-- Problem details --
Rewrite the text of the items below with "developed" replaced by "edited" and nothing else changed. Leave the pictures out of your answer.

■ ■ ■ ■

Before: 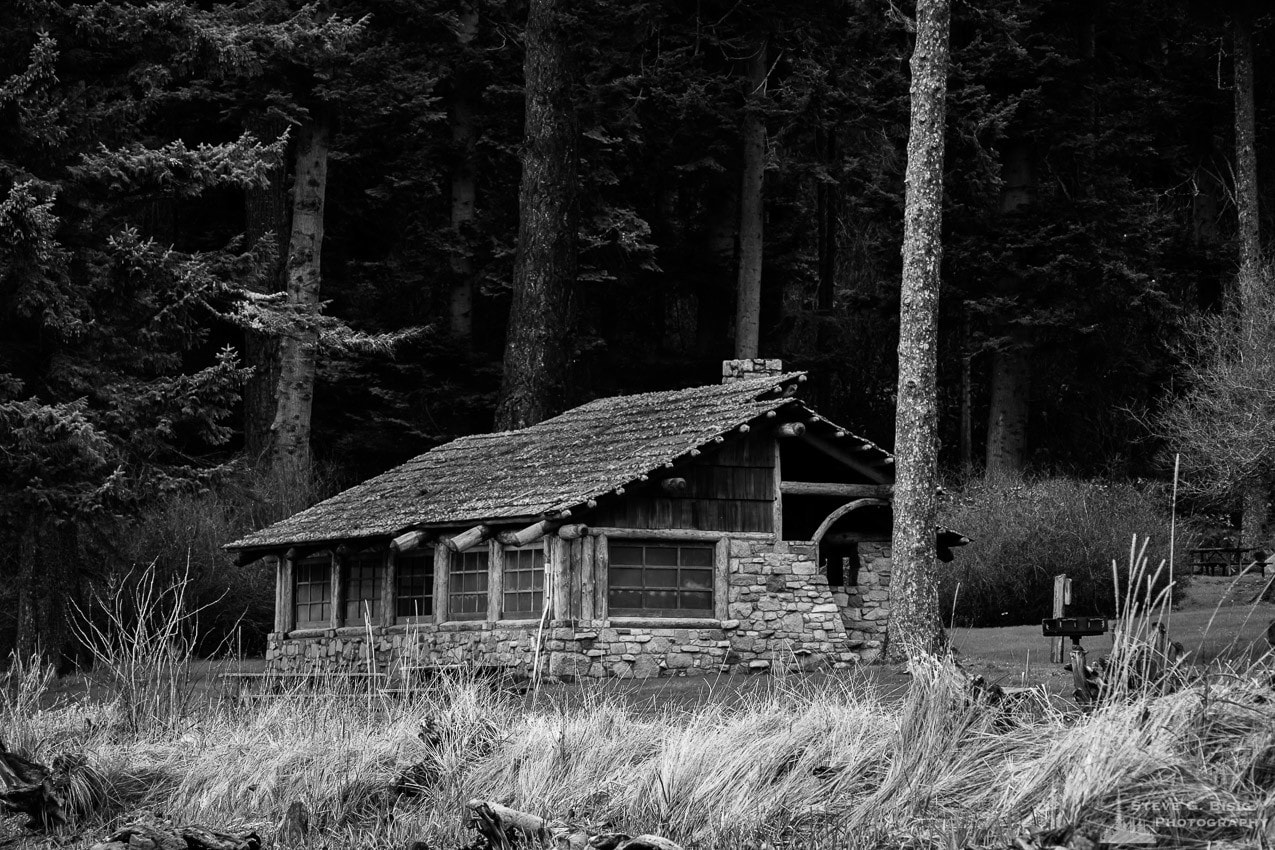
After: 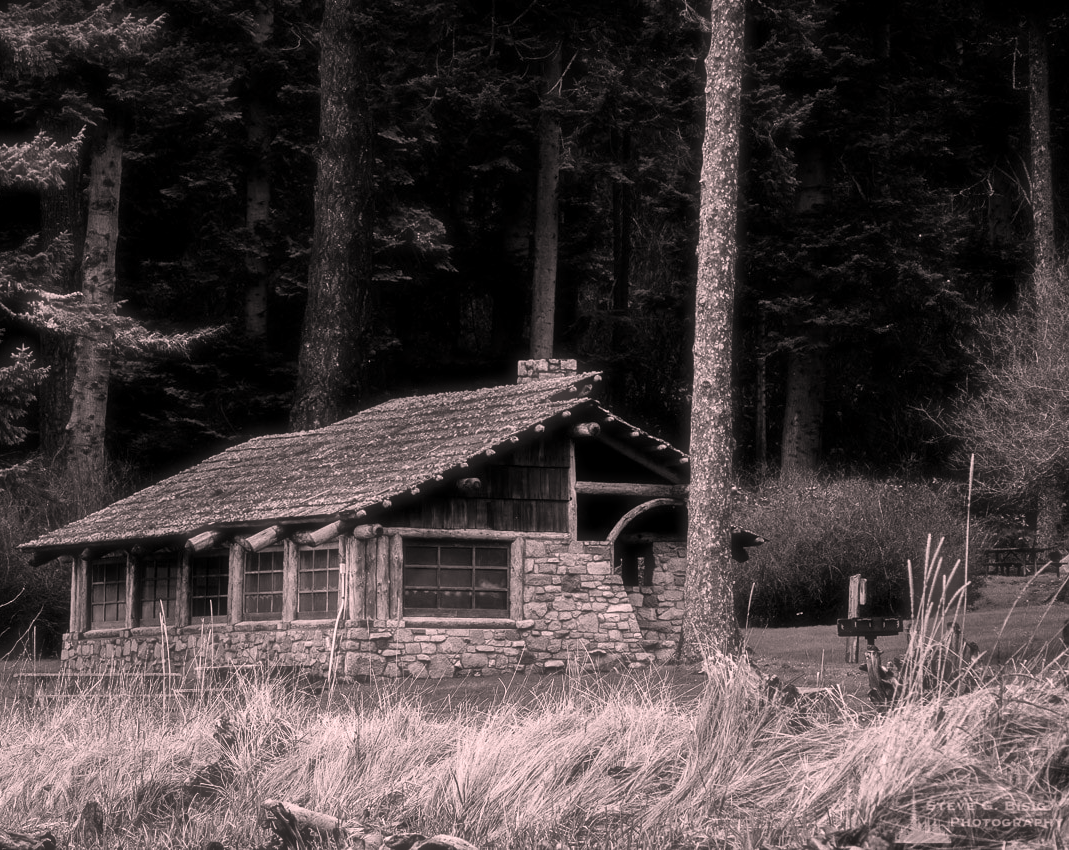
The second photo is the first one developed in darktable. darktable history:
color correction: highlights a* 14.52, highlights b* 4.84
exposure: black level correction 0.001, compensate highlight preservation false
crop: left 16.145%
haze removal: strength -0.1, adaptive false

■ ■ ■ ■

-- Solution to this problem --
Before: 
After: 
The second photo is the first one edited in darktable. darktable history:
color correction: highlights a* 14.52, highlights b* 4.84
exposure: black level correction 0.001, compensate highlight preservation false
crop: left 16.145%
haze removal: strength -0.1, adaptive false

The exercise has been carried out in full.